Let the wheels of interpretation spin.
Kelly was the centerpiece of a crowded breakfast roundtable with reporters at the NFL owners meetings, surrounded by local and national media for an hour-long session.
Many of the questions centered on DeSean Jackson's uncertain future with the organization. Kelly made several positive comments about the Pro Bowl wideout but didn’t slam-dunk state with authority that Jackson would be on the Eagles in 2014.
And Kelly was given plenty of opportunities.
“I’ve talked to DeSean and I just think when you deal with situations like that, everything we do is player-to-player, player-to-coach,” Kelly said. “We had a good conversation, and we’re always going to do what’s best for the football team, and he knows where we are and I know where he is.”
Which is a roundabout way of saying nothing concretely about an awkward situation that has festered for weeks. Kelly said he spoke to Jackson just a couple of days ago, even though Jackson’s name has swirled in the trade rumor mill for more than 10 days.
Did he confirm to Jackson that the rumors and reports were utter nonsense?
“My conversation with DeSean is between myself and DeSean,” Kelly said.
Jackson isn’t the only Eagle whose future with the team is suddenly under the microscope. A league source confirmed that left guard Evan Mathis would like his contract redone (see story).
Earlier, the NFL Network reported that the Eagles were gauging Mathis’ trade value.
Kelly said he doesn’t expect Mathis to cause distractions this season and vehemently backed the veteran guard as one of the team’s hardest workers and most valuable assets.
Kelly also seemed sympathetic to NFL players who ask for pay hikes in the middle of contracts.

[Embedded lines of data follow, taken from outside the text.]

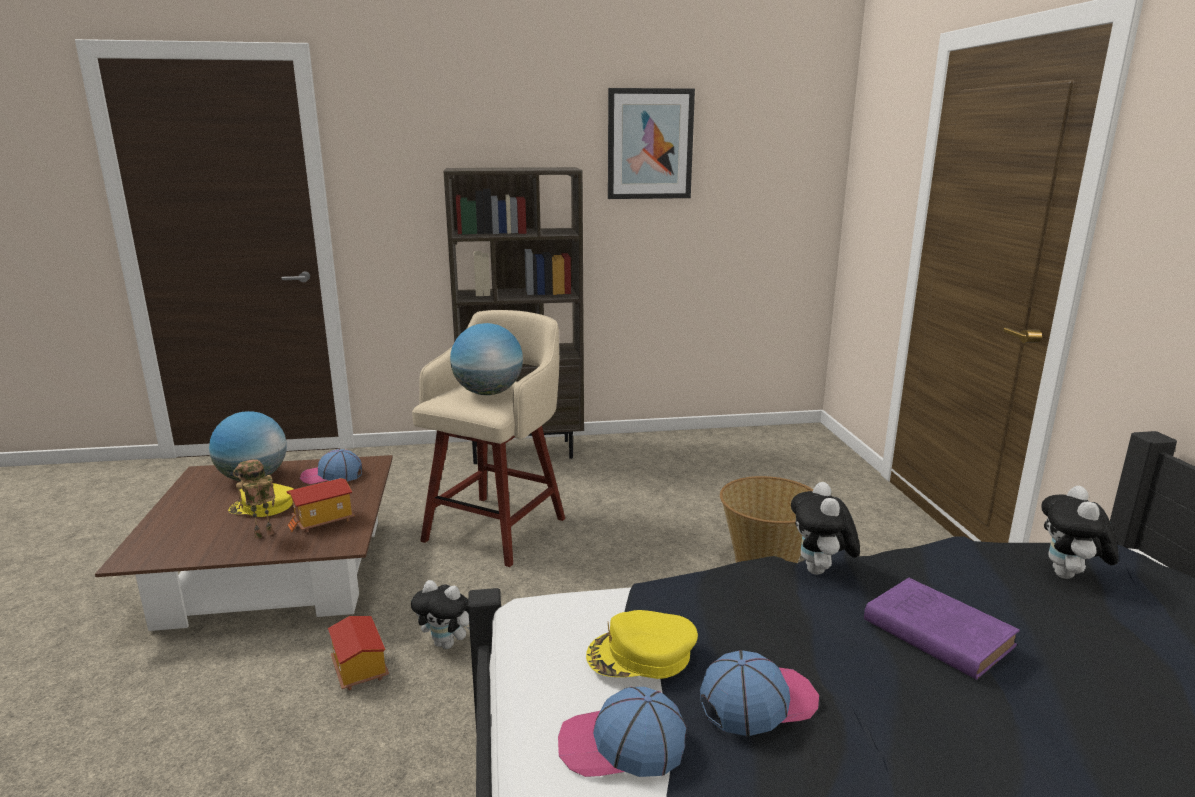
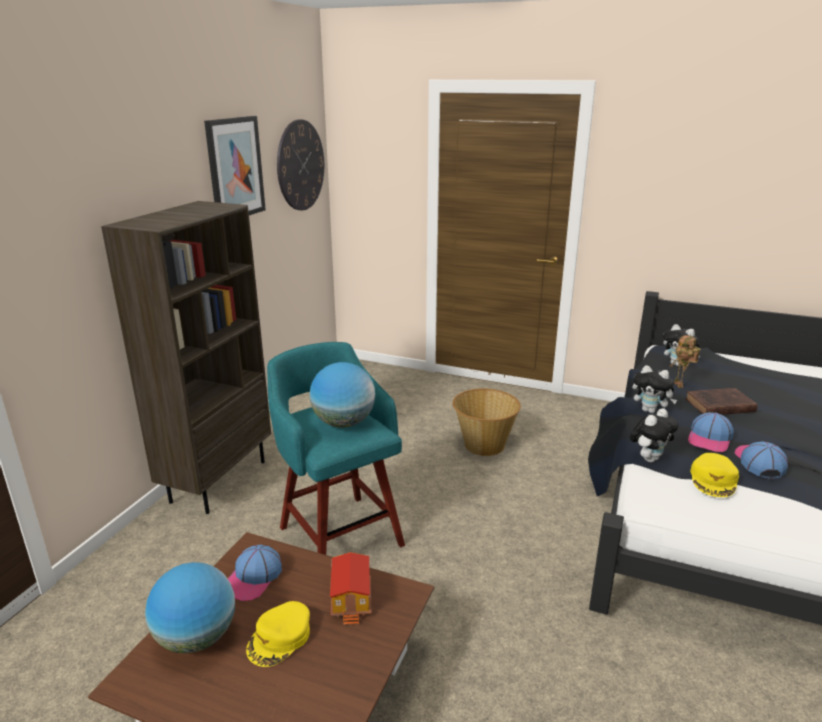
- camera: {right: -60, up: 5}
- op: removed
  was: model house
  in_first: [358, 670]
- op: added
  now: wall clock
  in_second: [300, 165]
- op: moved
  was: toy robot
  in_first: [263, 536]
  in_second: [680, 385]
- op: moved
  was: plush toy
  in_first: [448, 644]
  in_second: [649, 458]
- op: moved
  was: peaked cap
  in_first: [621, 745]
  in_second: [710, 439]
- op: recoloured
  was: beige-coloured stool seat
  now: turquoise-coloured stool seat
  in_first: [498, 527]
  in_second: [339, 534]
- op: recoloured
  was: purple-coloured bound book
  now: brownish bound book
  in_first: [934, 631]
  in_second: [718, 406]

“I think everybody wants to get paid a ton of money,” he said. “I think that’s just the nature of what our league is like. In professional sports, there’s a short amount of time that guys get to play this game, and they’re trying to get what they can, and I certainly understand where they’re coming from.”
Kelly didn't answer every Jackson-related question vaguely. He said he "got along well" with the three-time Pro Bowl wideout in their first season together. He dismissed any suggestion that Jackson's social media exploits bothered him. He even denied that Jackson, who enters Year 3 of a five-year extension, lobbied for more money less than two days after the team's first-round playoff loss, even though Jackson told several waves of reporters that day that he a new deal was deserving.
"He didn't ask for a new contract," Kelly said. "DeSean never came to me or never came to anybody, Howie or anybody, and said I want a new contract."
But when responding to very specific questions about Jackson's standing with the team, Kelly switched into equivocation mode, talking in circles or directly avoiding the inquiry. When asked point blank if he expected Jackson to be on the roster April 21 for the start of the team's offseason program, Kelly never mentioned the receiver by name.
"I don't anticipate anybody being on the roster at that point, or I anticipate them all being on the roster," he said. "I don't predict the future. We get rolling on April 21 and we'll get going."
The big question is why Kelly waited until this week to contact Jackson when reports surfaced earlier this month that Jackson's days with the Eagles were fleeting.
"Obviously, there were a million reports out there," he said, "so I said I’d rather have him come to me than read it in the paper."
But if the reports were weeks old, why did Kelly wait until a few days before Wednesday's press conference to reach out?
Said the coach: "I don’t have an answer for that."